Oracle beats forecasts with $7.59bn quarter earnings
Oracle has reported sales of $7.59bn in the three months ending 31 August, up 50% on the same period the year before and above average analyst forecasts of $7.32bn.
Oracle has reported sales of $7.59bn in the three months ending 31 August, up 50% on the same period the year before and above average analyst forecasts of $7.32bn.
Earnings of 42 cents a share were up 38% on the previous year, beating the forecast average of 37 cents.
Net income rose 20%, new software license sales rose 25% to $1.29bn, sales of new database and middleware licenses rose 32%to $937m, and business applications licensing revenues increased 10% to $349m.
The results restored faith to technology sector investors shaken by Intel's recent revenue shortfall warning, according to the Financial Times.
Oracle's shares rose 4% in extended trading in New York to $26.40.

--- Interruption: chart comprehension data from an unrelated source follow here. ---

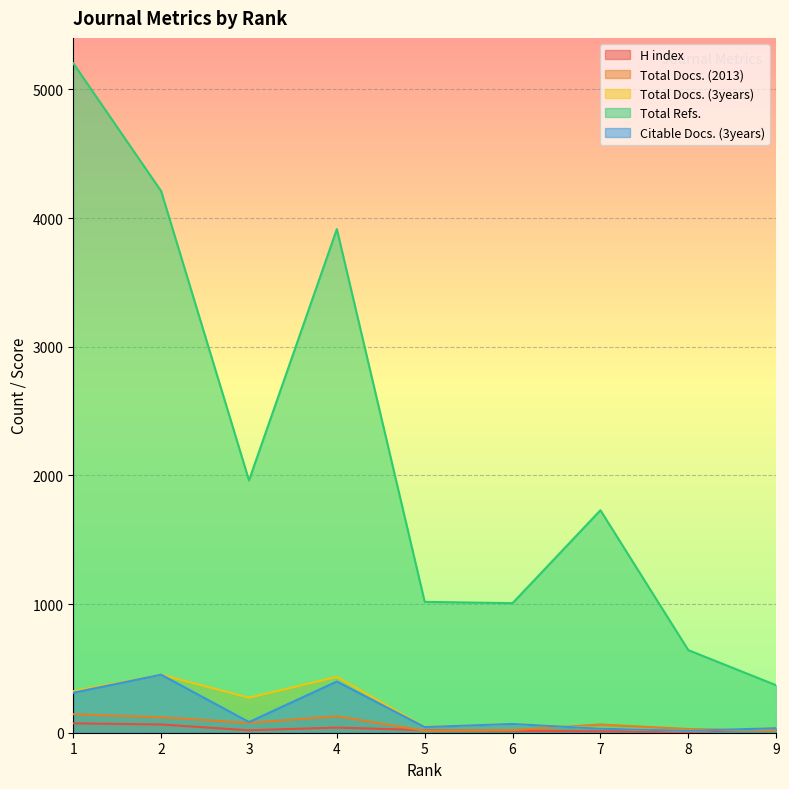

True or false: Citable Docs. (3years) has a value of 22 at 9.

False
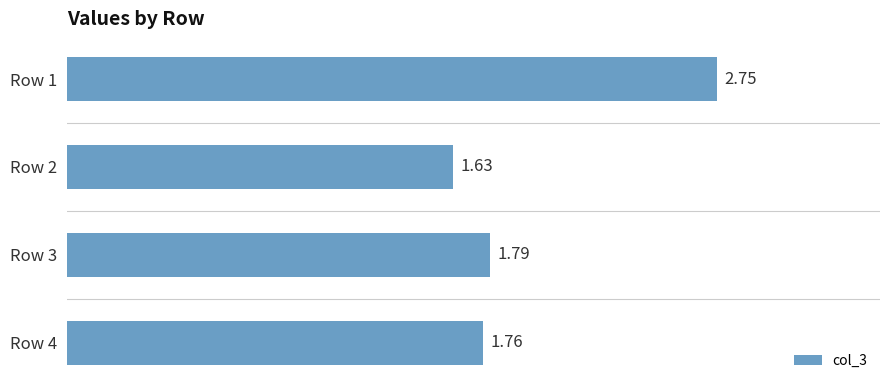

How many bars are there in total?

4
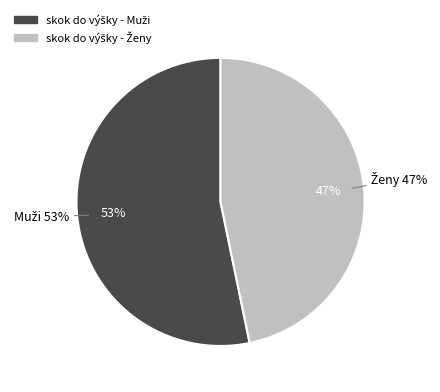

Which slice is the smallest?

skok do výšky - Ženy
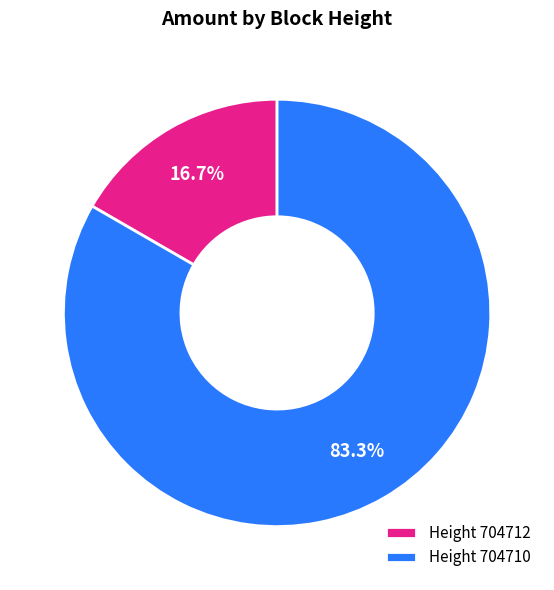

Rank the categories by value from highest to lowest.

Height 704710, Height 704712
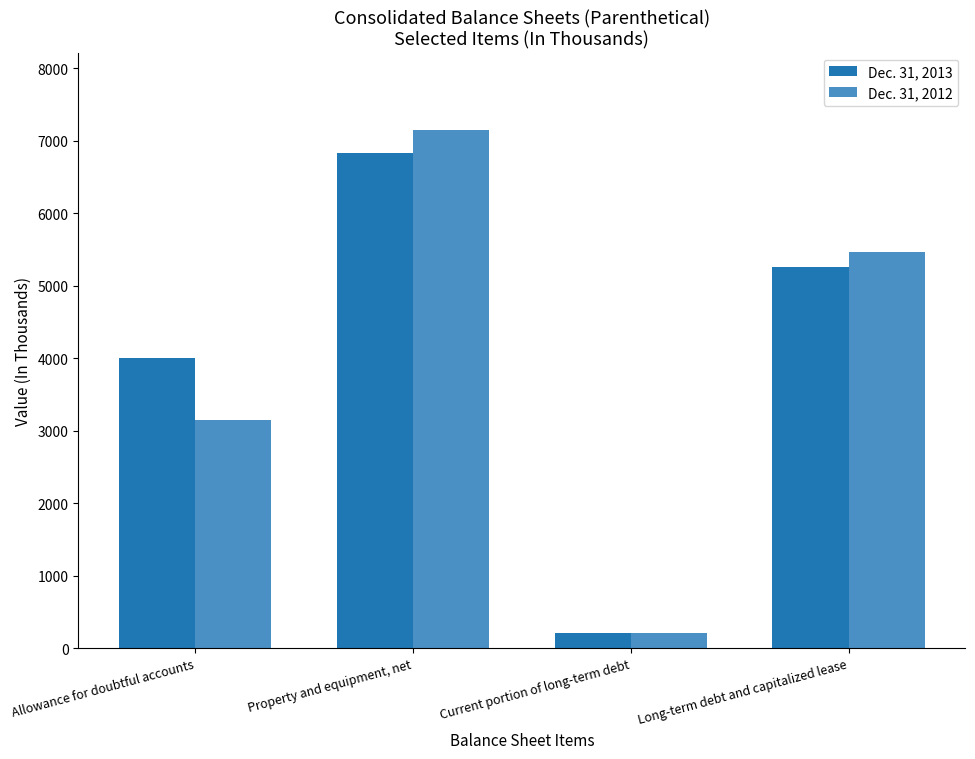

Where is Dec. 31, 2012 nearest to the value 3675?

Allowance for doubtful accounts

Oracle's earnings indicate corporate spending has supplanted consumers as the main driver of demand for computers and software, analysts said.
Corporate technology spending will increase 2.9% in 2010 to more than $2.4 trillion, after a 5.9% decline in 2009, according to research firm Gartner.
Chief executive Larry Ellison (pictured) said Oracle had achieved its aim of profitability at Sun Microsystems, which it acquired in January for $7.3bn.
"We can dramatically improve margins and double the top line," chief executive officer Larry Ellison said, without giving a timeframe.
According to analysts, Oracle is counting on hardware to bring growth and is assembling more pre-packaged systems that combine its software with Sun servers.